Document extract:
[Start of Attachment]

Asa Mathat for Re/code

General Motors Chief Executive Mary Barra said the automaker plans new efforts to capitalize on the connectivity built into its cars, expanding car-sharing services, offering more autonomous driving features and enabling services through smartphone apps.

“Our goal is to disrupt ourselves and own the customer relationship beyond the car,” Barra told Reuters in an interview Monday ahead of a meeting with investors and analysts scheduled for Oct. 1.

Using technology embedded in its cars, she said, a customer who owns a Chevrolet Malibu could step into a Cadillac CTS and the luxury car could import from a smartphone app the driver’s preferences for how the car should function.

It would be “a hop, skip and a jump” for GM to offer broader car-sharing services, she said. GM’s autonomous driving feature, SuperCruise, will also make use of high-speed data connections in cars when it launches next year.

Connectivity and apps will also help GM keep tabs on what customers are doing with their cars and how they are responding to features such as automatic braking or hands-free highway driving, Barra said. Companies such as Apple and Google are pushing to dominate dashboard displays with their software, but “we have the platform” of the vehicle itself, Barra said.

GM has moved more aggressively than most of its rivals to put high-speed, 4G LTE data connections in its cars.

“We sold more 4G LTE-connected vehicles in three days in June than the rest of the industry did in the first half of the year,” Phil Abram, GM’s executive director for connectivity said in a separate interview

GM forecasts that from 2014 to 2018 it will earn about $350 million before interest and taxes on connectivity related services — a rounding error on GM’s projected revenue. Barra said the value in connectivity will grow if GM can inspire customers to stick with its brands for life and provide data GM can use to tailor features and services.

GM and many of its established rivals, including Ford, BMW, Daimler and Volkswagen are under pressure to demonstrate they will not be left in the dust as companies with roots in the digital technology industry, including Apple, Google, electric car pioneer Tesla and ride-hailing power Uber try to reinvent transportation.

[End of Attachment]

Study questions:
a. Decide whether each statement agrees with the article on GM's connectivity plans, answering yes or no and quoting the words of the article that decide it. (i) SuperCruise will use high-speed data connections in cars when it launches next year. (ii) Barra gave her interview to Reuters after the meeting with investors and analysts. (iii) Phil Abram is GM's executive director for connectivity.
b. According to the article on GM's connectivity plans, which companies are pushing to dominate dashboard displays with their software?

Information supplied:
[Start of Attachment]

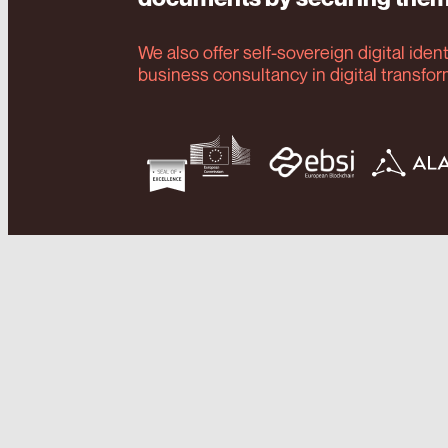
We also offer self-sovereign digital iden
business consultancy in digital transfo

[End of Attachment]

Exercise results:
a.
(i) Yes: "GM’s autonomous driving feature, SuperCruise, will also make use of high-speed data connections in cars when it launches next year."
(ii) No: "in an interview Monday ahead of a meeting with investors and analysts scheduled for Oct. 1."
(iii) Yes: "Phil Abram, GM’s executive director for connectivity"

b. Apple and Google.